Surprise, surprise - it's happened again. I had a REALLY bad mommy day yesterday. One in which I was wishing that I was back to work. And in fact, had me questioning my very being and capabilities to actually be a mom. I yelled at the kids a lot yesterday, and actually had a headache from all of it. It WAS NOT a good day!

Lately, I have not been enjoying motherhood as much as I probably should be. My days consist of just "getting through" them - surviving really. I have gotten into the routine of cleaning, picking up, feeding and yelling at the kids - and let's not forget about getting on the computer. This is not how I envisioned my life and how I thought motherhood would be like. Is it just the ages of my children right now? Or is there something else very, very wrong with me? Are these feelings normal? Who knows.

I mean, yeah - I've had bad days before, but we've gotten through them. But I'm not happy, plain and simple. I haven't been happy. I haven't been doing projects with the kids, haven't been taking them to the park to just get away, I don't really know what the issue is. Do all moms go through this at one point or another? Going back to work is sounding really good right about now! And maybe I should, maybe I should get more serious about going back to work. I don't know.
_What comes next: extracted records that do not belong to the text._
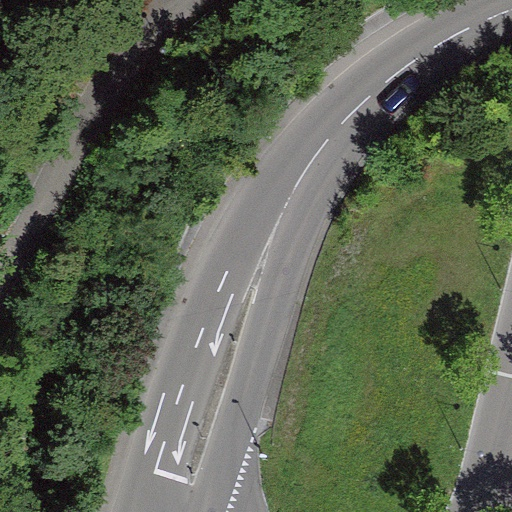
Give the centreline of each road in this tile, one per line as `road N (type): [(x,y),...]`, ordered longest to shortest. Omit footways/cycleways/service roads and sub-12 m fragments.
road 1 (secondary): [(511,12),(417,60),(344,122),(317,158),(289,200),(170,511)]
road 2 (residential): [(187,0),(114,88),(0,291)]
road 3 (tertiary): [(511,395),(483,511)]
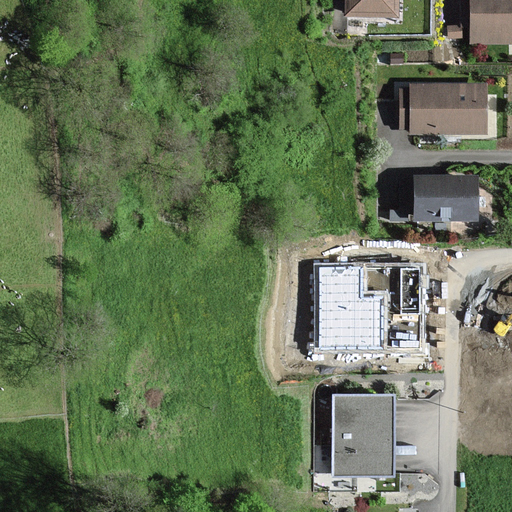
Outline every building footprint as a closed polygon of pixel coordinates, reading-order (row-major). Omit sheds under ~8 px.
[(401,0),(350,0),(350,14),(401,14),(401,0)] [(511,0),(473,0),(474,41),(511,40),(511,0)] [(413,89),(402,89),(402,128),(412,128),(412,132),(488,132),(488,84),(413,84),(413,89)] [(480,175),(418,175),(418,179),(402,179),(402,211),(394,211),(394,218),(419,218),(480,218),(480,175)] [(421,348),(421,266),(319,266),(319,348),(421,348)] [(396,396),(336,396),(336,473),(396,473),(396,396)]
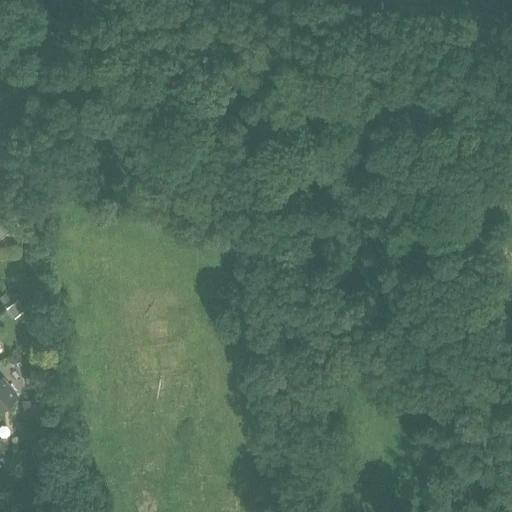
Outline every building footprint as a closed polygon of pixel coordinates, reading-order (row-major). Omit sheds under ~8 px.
[(57,129),(67,133),(72,119),(61,115),(57,129)] [(50,174),(74,178),(80,143),(51,138),(48,156),(53,157),(50,174)] [(499,198),(511,198),(511,169),(502,169),(499,198)] [(0,237),(14,226),(5,215),(0,219),(0,237)] [(126,218),(123,241),(143,244),(146,221),(126,218)] [(66,260),(85,258),(83,241),(64,243),(66,260)] [(0,297),(0,298),(4,304),(10,299),(5,293),(0,297)] [(100,367),(97,339),(89,340),(92,368),(100,367)] [(24,368),(26,382),(36,381),(35,367),(24,368)] [(0,409),(17,396),(2,376),(0,377),(0,409)] [(26,400),(29,422),(40,422),(38,399),(26,400)] [(103,468),(113,467),(111,444),(101,444),(103,468)]
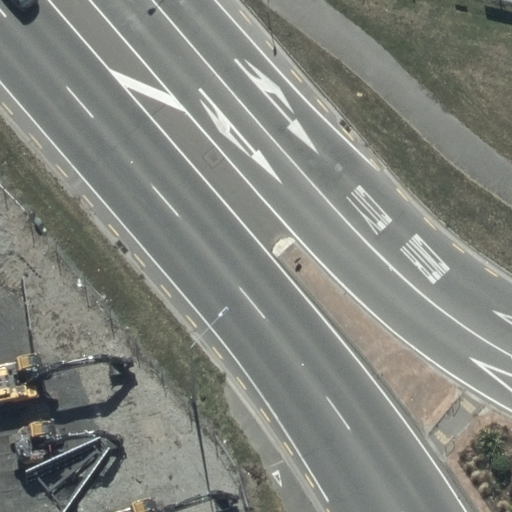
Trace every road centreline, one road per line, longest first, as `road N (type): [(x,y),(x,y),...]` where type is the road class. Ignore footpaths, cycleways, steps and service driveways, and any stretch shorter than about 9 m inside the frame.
road 1 (secondary): [(399,511),(46,0)]
road 2 (secondary): [(88,0),(457,322),(511,356)]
And on top of all of this - Brad is working 7 days a week for 12 hours a day for at least the next 2 weeks or until whenever they get that job finished. And we're supposed to be going to Bellingham in 2 weeks. Nice! He just started this yesterday - and instead of working 12 hours, he ended up working 14 - so with the kids waking up earlier and earlier, it just makes for an excruciatingly long day! I know now I could never be a single mom. NEVER. I hope that it won't come to that. EVER.